A series of novel HIV-1 protease inhibitors based on the (hydroxyethylamino)-sulfonamide isostere incorporating substituted phenyls and benzheterocycle derivatives bearing rich hydrogen bonding acceptors as P 2 ligands were synthesized. Prolonged chain linking the benzhereocycle to the carbonyl group resulted in partial loss of binding affinities. Introduction of a small alkyl substituent with appropriate size to the -CH2- of P1-P2 linkage as a side chain resulted in improved inhibitory potency, and in this study, isopropyl was the best side chain. Replacement of the isobutyl substituent at P 1′group with phenyl substituent decreased the inhibitory potency. One of the most potent inhibitor, compound 23 showing high affinity to HIV-1 protease with an IC50 value of 5 nm, also exhibited good anti-SIV activity (EC50 = 0.8 μm) with low toxicity (TC 50 > 100 μm). The flexible docking of inhibitor 23 to HIV-1 protease active site rationalized the interactions with protease.

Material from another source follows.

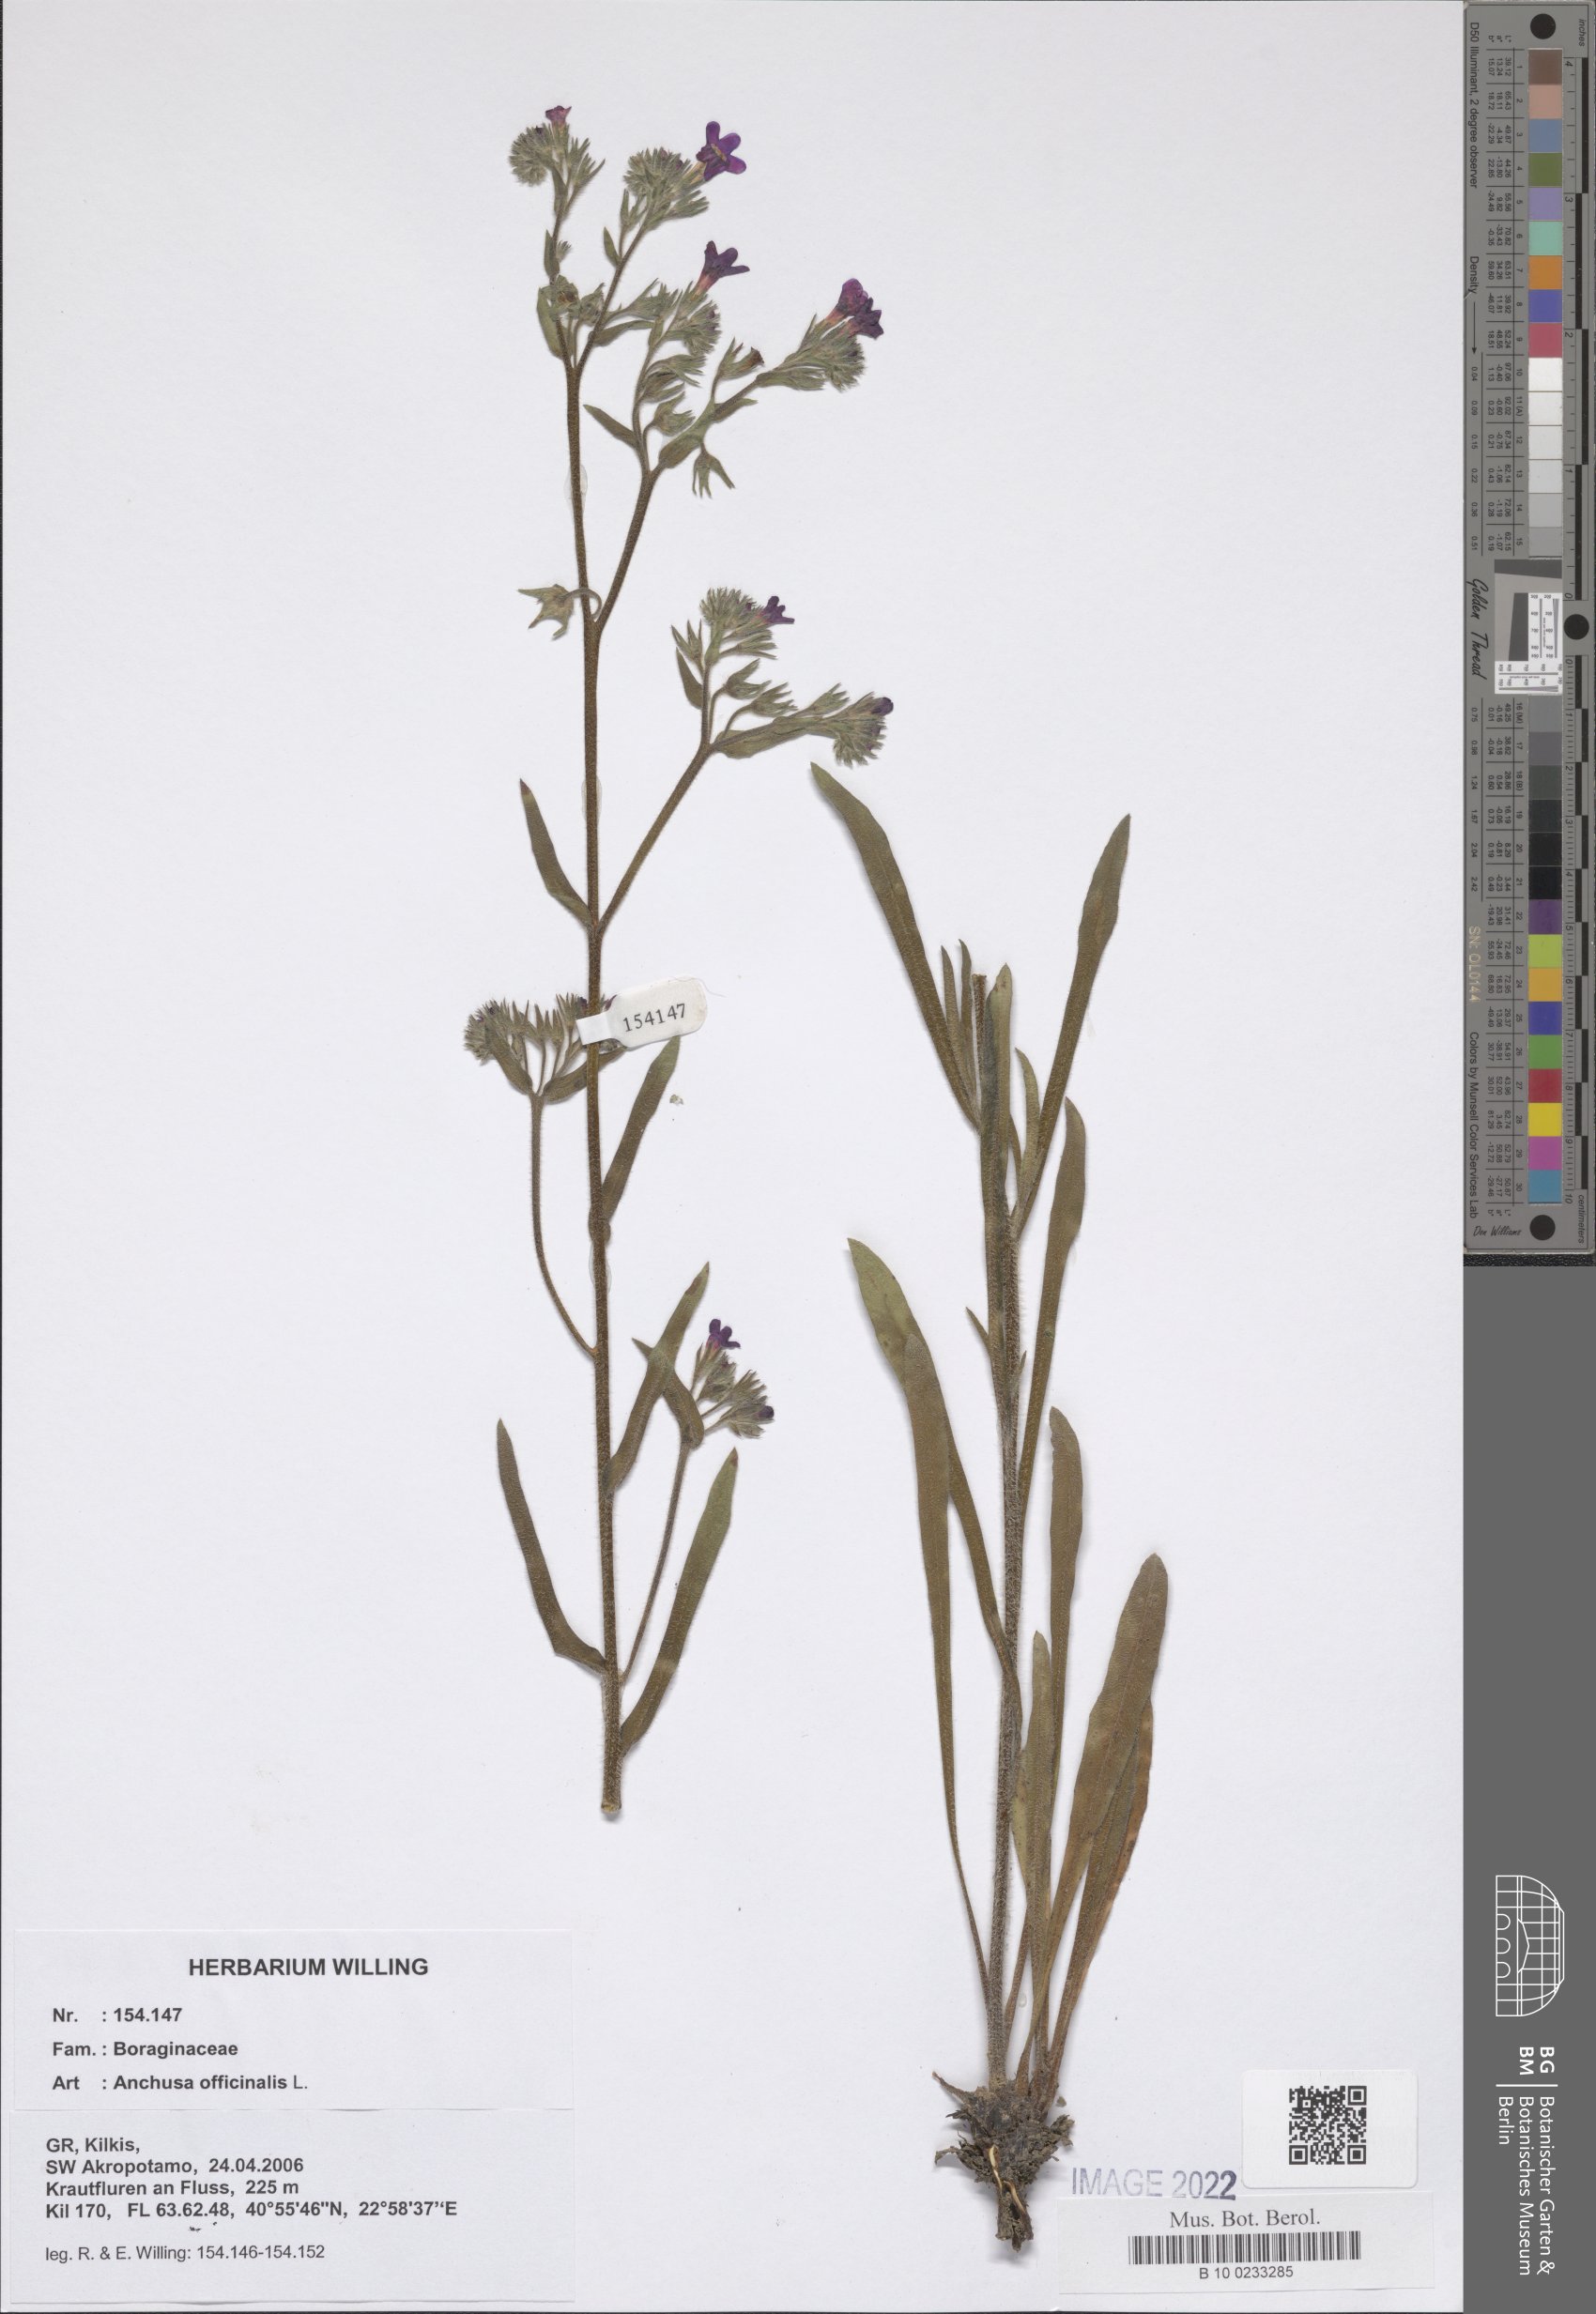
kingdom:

New approaches to the industrial synthesis of HIV protease inhibitors

Efficient and industrially applicable synthetic processes for precursors of HIV protease inhibitors (Amprenavir, Fosamprenavir) are described. These involve a novel and economical method for the preparation of a key intermediate, (3S)-hydroxytetrahydrofuran, from L-malic acid. Three new approaches to the assembly of Amprenavir are also discussed. Of these, a synthetic route in which an (S)-tetrahydrofuranyloxy carbonyl is attached to L-phenylalanine appears to be the most promising manufacturing process, in that it offers satisfactory stereoselectivity in fewer steps.